Table of Contents
Avatar Design Background Information
Early Second Life avatars, from 2003 onward, were constructed using several basic items that defined their appearance and functionality.
This system is still available today, though more modern technologies exist and mostly superseded it.
But even the most modern alternatives are often still wholly, or in parts, backwards compatible to this early system.
As the availability of modern alternatives varies widely between commercial Second Life and the more experimental and research focused, noncommercial fork of OpenSimulator, there is a huge motivation for the Shork Group to favour the tried and tested and reliable basic system.
Now, let's take look at the two critical components that are needed to form a basic avatar inside Second Life and OpenSimulator alike.
The two critical components are the Shape and the Skin.
Here’s a description of each and their functions:
Shape
The Shape item defined the overall structure and proportions of an avatar. It controlled a wide range of physical characteristics through adjustable sliders, including:
- Height and Build: Adjustments for overall stature, body thickness, and leg length.
- Facial Features: Customizable attributes like eye size, nose shape, lip fullness, and jaw structure.
- Body Proportions: Options to tweak torso length, hip width, arm length, etc.
- Gender and Anatomy: Basic biological and gender-defining characteristics (e.g., breasts, hip curves).
The Shape item was essentially a blueprint for the “skeleton” and 3D mesh that defined how the avatar's body would look in-world.
Users could edit this item to achieve a personalized appearance, and once saved, the shape could be worn or shared.
Without a shape, the avatar would default to a generic appearance or just form a a diffuse cloud.
Skin
The Skin item was a texture layer applied to the avatar’s shape, giving it color, detail, and individuality.
Key aspects of the Skin included:
- Surface “Texture” (as in structure): The skin determined the visual appearance of the avatar's body, including skin tone, ruddiness, and other surface details.

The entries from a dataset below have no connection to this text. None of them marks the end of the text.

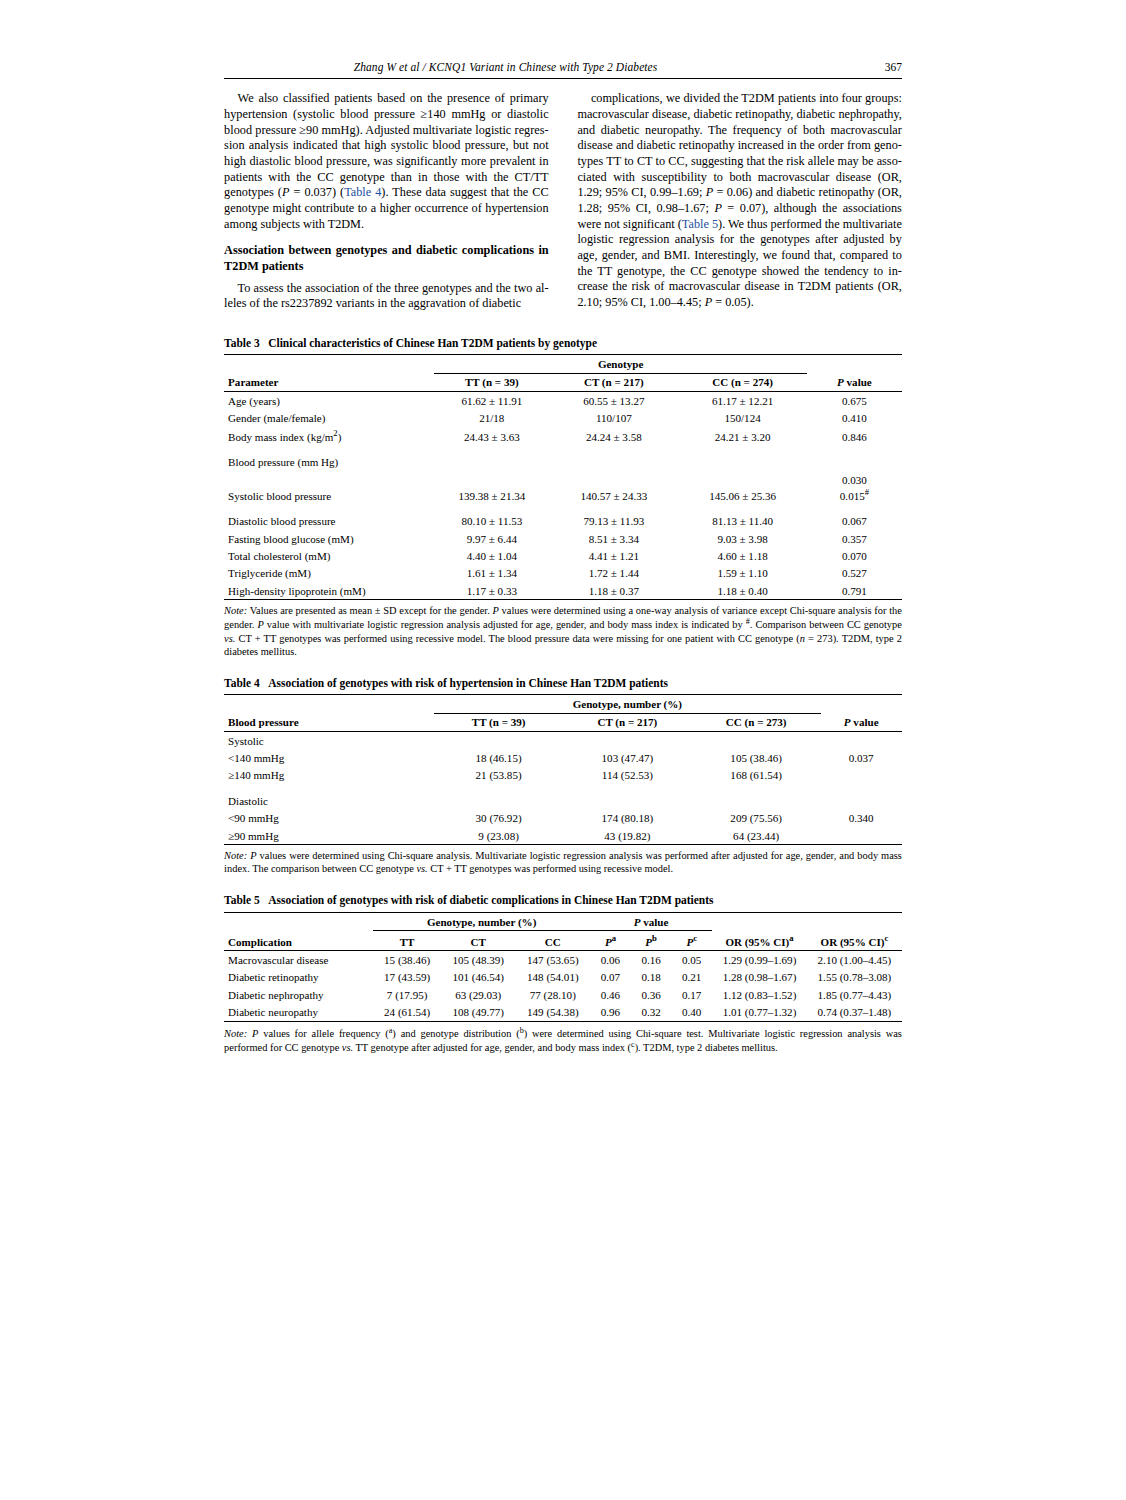Zhang W et al / KCNQ1 Variant in Chinese with Type 2 Diabetes
367
We also classified patients based on the presence of primary hypertension (systolic blood pressure ≥140 mmHg or diastolic blood pressure ≥90 mmHg). Adjusted multivariate logistic regression analysis indicated that high systolic blood pressure, but not high diastolic blood pressure, was significantly more prevalent in patients with the CC genotype than in those with the CT/TT genotypes (P = 0.037) (Table 4). These data suggest that the CC genotype might contribute to a higher occurrence of hypertension among subjects with T2DM.
Association between genotypes and diabetic complications in T2DM patients
To assess the association of the three genotypes and the two alleles of the rs2237892 variants in the aggravation of diabetic
complications, we divided the T2DM patients into four groups: macrovascular disease, diabetic retinopathy, diabetic nephropathy, and diabetic neuropathy. The frequency of both macrovascular disease and diabetic retinopathy increased in the order from genotypes TT to CT to CC, suggesting that the risk allele may be associated with susceptibility to both macrovascular disease (OR, 1.29; 95% CI, 0.99–1.69; P = 0.06) and diabetic retinopathy (OR, 1.28; 95% CI, 0.98–1.67; P = 0.07), although the associations were not significant (Table 5). We thus performed the multivariate logistic regression analysis for the genotypes after adjusted by age, gender, and BMI. Interestingly, we found that, compared to the TT genotype, the CC genotype showed the tendency to increase the risk of macrovascular disease in T2DM patients (OR, 2.10; 95% CI, 1.00–4.45; P = 0.05).
Table 3 Clinical characteristics of Chinese Han T2DM patients by genotype
| Parameter | Genotype | P value |
| --- | --- | --- |
| TT (n = 39) | CT (n = 217) | CC (n = 274) |
| Age (years) | 61.62 ± 11.91 | 60.55 ± 13.27 | 61.17 ± 12.21 | 0.675 |
| Gender (male/female) | 21/18 | 110/107 | 150/124 | 0.410 |
| Body mass index (kg/m 2 ) | 24.43 ± 3.63 | 24.24 ± 3.58 | 24.21 ± 3.20 | 0.846 |
| Blood pressure (mm Hg) | | | | |
| Systolic blood pressure | 139.38 ± 21.34 | 140.57 ± 24.33 | 145.06 ± 25.36 | 0.030 0.015 # |
| Diastolic blood pressure | 80.10 ± 11.53 | 79.13 ± 11.93 | 81.13 ± 11.40 | 0.067 |
| Fasting blood glucose (mM) | 9.97 ± 6.44 | 8.51 ± 3.34 | 9.03 ± 3.98 | 0.357 |
| Total cholesterol (mM) | 4.40 ± 1.04 | 4.41 ± 1.21 | 4.60 ± 1.18 | 0.070 |
| Triglyceride (mM) | 1.61 ± 1.34 | 1.72 ± 1.44 | 1.59 ± 1.10 | 0.527 |
| High-density lipoprotein (mM) | 1.17 ± 0.33 | 1.18 ± 0.37 | 1.18 ± 0.40 | 0.791 |
Note: Values are presented as mean ± SD except for the gender. P values were determined using a one-way analysis of variance except Chi-square analysis for the gender. P value with multivariate logistic regression analysis adjusted for age, gender, and body mass index is indicated by #. Comparison between CC genotype vs. CT + TT genotypes was performed using recessive model. The blood pressure data were missing for one patient with CC genotype (n = 273). T2DM, type 2 diabetes mellitus.
Table 4 Association of genotypes with risk of hypertension in Chinese Han T2DM patients
| Blood pressure | Genotype, number (%) | P value |
| --- | --- | --- |
| TT (n = 39) | CT (n = 217) | CC (n = 273) |
| Systolic | | | | |
| <140 mmHg | 18 (46.15) | 103 (47.47) | 105 (38.46) | 0.037 |
| ≥140 mmHg | 21 (53.85) | 114 (52.53) | 168 (61.54) | |
| Diastolic | | | | |
| <90 mmHg | 30 (76.92) | 174 (80.18) | 209 (75.56) | 0.340 |
| ≥90 mmHg | 9 (23.08) | 43 (19.82) | 64 (23.44) | |
Note: P values were determined using Chi-square analysis. Multivariate logistic regression analysis was performed after adjusted for age, gender, and body mass index. The comparison between CC genotype vs. CT + TT genotypes was performed using recessive model.
Table 5 Association of genotypes with risk of diabetic complications in Chinese Han T2DM patients
| Complication | Genotype, number (%) | P value | OR (95% CI) a | OR (95% CI) c |
| --- | --- | --- | --- | --- |
| TT | CT | CC | P a | P b | P c |
| Macrovascular disease | 15 (38.46) | 105 (48.39) | 147 (53.65) | 0.06 | 0.16 | 0.05 | 1.29 (0.99–1.69) | 2.10 (1.00–4.45) |
| Diabetic retinopathy | 17 (43.59) | 101 (46.54) | 148 (54.01) | 0.07 | 0.18 | 0.21 | 1.28 (0.98–1.67) | 1.55 (0.78–3.08) |
| Diabetic nephropathy | 7 (17.95) | 63 (29.03) | 77 (28.10) | 0.46 | 0.36 | 0.17 | 1.12 (0.83–1.52) | 1.85 (0.77–4.43) |
| Diabetic neuropathy | 24 (61.54) | 108 (49.77) | 149 (54.38) | 0.96 | 0.32 | 0.40 | 1.01 (0.77–1.32) | 0.74 (0.37–1.48) |
Note: P values for allele frequency (a) and genotype distribution (b) were determined using Chi-square test. Multivariate logistic regression analysis was performed for CC genotype vs. TT genotype after adjusted for age, gender, and body mass index (c). T2DM, type 2 diabetes mellitus.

- Facial Features: It included painted-on elements such as eyebrows, lip color, and eye shading.
- Detailing and Realism: Skin textures provided shading, highlights, and contours that simulated realistic human (or non-human) appearances.
The Skin was essentially the “paint” over the “canvas” of the Shape. Together, they determined whether the avatar looked like a cartoonish character, a realistic human, or even a fantastical creature.
Years later, from around 2006 onward, a so-called “tattoo-layer” was added to the skin.
Three images with a maximum resolution of 2048*2048 pixel could be added, one for the face, one for the torso and arms, and one for the beltline / waist and downwards.
These allow, up to the present day, to create finely textured Skins.
Without a skin, an avatar would default to either a gray figure, an orange cloud or be invisible, depending on the software used to access Second Life or OpenSimulator.
Interplay Between Shape and Skin
While the Shape dictates the form and dimensions of a standard avatar, the Skin defines the outer details, effectively “wrapping” the shape with a detailed texture.
For example:
- A tall, muscular Shape could be paired with a green Skin for a reptilian-like appearance.
- A petite, slender Shape combined with a freckled Skin might create a youthful human character.
- By using a buff shape and adding suitable textures to the three regions of the tattoo-layer of a green Skin, a scarred orc with tattoos can be created.
Together, they form the foundation of an avatar's look in Second Life, as well as OpenSimulator, before clothing, hair, and other accessories are added. All components designed to match the default avatars design principles, i.e. are designed as textures to be applied to system default components, have the advantage of being automatically rigged and conforming perfectly to the system default avatars motions.
Conclusion and Consequences
- Whilst there exist “avatar bodies” as .blend and .DAE files, they are primarily references for the size of objects and can be used as a “frame” to apply the reference UVMaps to as to be able to paint the three “tattoo layer” textures for the Skin item, that can be applied to the Skin item to form an avatars Skin, in a comprehensible way.
- Separate textures for the tattoo-layer are needed as soon as the skin should be anything other than unicolor.
- Textures deviating from the reference UV maps for the Skin items tattoo layer in layout will not be properly displayed on the resulting avatar, once a Shape item is applied to create a visible avatar.
- Creating a body, or using anything other than the reference UV Maps, requires to not only rig the newly created body the the skeletal model, it also requires either creating anew or re-rigging the many thousands of already existing components such as
- eyes,
- hair,
- pants,
- socks,
- shoes,
- trousers,
- skirts,
- glasses,
- hats,
- shirts, …
- … as the avatar would not be compatible with any of the existing components.